◆ **TASK DIRECTIONS**: From the entries below, retype only the lines from the one with "right hip: (182, 342)" through the one with "left shoulder: (381, 297)", exactly as written.

INPUT MATERIAL below:

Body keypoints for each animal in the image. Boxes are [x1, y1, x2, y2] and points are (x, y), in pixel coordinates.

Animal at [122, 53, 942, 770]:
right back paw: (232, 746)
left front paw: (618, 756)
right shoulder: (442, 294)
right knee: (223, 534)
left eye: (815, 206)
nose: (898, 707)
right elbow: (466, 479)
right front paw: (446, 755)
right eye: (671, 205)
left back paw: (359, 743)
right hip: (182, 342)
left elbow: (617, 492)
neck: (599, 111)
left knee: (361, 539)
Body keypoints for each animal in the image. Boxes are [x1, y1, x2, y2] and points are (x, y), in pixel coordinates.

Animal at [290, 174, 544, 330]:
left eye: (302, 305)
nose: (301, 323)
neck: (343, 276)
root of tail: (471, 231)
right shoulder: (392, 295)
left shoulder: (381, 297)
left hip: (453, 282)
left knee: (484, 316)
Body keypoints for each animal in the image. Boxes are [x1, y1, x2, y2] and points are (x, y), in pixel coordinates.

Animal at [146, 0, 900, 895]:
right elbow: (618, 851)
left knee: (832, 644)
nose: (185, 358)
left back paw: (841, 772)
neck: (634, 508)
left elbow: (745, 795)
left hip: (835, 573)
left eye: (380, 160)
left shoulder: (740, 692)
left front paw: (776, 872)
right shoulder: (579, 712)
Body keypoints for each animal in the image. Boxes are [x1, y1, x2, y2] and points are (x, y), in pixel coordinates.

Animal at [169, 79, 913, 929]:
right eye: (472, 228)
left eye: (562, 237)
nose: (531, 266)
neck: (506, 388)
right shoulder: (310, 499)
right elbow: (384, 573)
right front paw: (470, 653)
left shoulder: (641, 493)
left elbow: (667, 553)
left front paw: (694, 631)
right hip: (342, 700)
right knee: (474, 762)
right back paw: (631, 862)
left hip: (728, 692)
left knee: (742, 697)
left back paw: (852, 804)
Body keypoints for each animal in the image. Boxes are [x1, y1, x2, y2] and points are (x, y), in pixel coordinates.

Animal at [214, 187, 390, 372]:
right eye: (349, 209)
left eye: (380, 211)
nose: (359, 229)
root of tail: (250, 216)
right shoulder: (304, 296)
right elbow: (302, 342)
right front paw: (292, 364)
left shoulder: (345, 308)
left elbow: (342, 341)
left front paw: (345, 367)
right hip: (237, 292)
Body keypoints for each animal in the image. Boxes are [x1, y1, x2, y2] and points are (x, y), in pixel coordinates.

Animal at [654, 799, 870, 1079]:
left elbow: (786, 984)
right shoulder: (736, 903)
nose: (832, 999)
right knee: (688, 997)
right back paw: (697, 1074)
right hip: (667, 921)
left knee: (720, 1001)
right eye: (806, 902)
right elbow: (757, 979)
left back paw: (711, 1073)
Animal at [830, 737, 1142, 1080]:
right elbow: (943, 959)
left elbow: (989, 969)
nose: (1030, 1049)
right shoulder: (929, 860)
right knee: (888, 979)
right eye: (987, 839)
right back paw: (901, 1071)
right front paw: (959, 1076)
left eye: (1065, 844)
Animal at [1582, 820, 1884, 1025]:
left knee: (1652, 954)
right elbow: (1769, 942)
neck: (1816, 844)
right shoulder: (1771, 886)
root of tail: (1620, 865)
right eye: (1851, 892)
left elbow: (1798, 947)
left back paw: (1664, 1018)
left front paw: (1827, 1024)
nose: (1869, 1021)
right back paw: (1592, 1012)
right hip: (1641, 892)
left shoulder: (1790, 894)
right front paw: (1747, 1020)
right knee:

End of INPUT MATERIAL.

◆ **TASK OUTPUT**:
right hip: (182, 342)
left elbow: (617, 492)
neck: (599, 111)
left knee: (361, 539)
Body keypoints for each animal in the image. Boxes are [x1, y1, x2, y2] and points are (x, y), in pixel coordinates.

Animal at [290, 174, 544, 330]:
left eye: (302, 305)
nose: (301, 323)
neck: (343, 276)
root of tail: (471, 231)
right shoulder: (392, 295)
left shoulder: (381, 297)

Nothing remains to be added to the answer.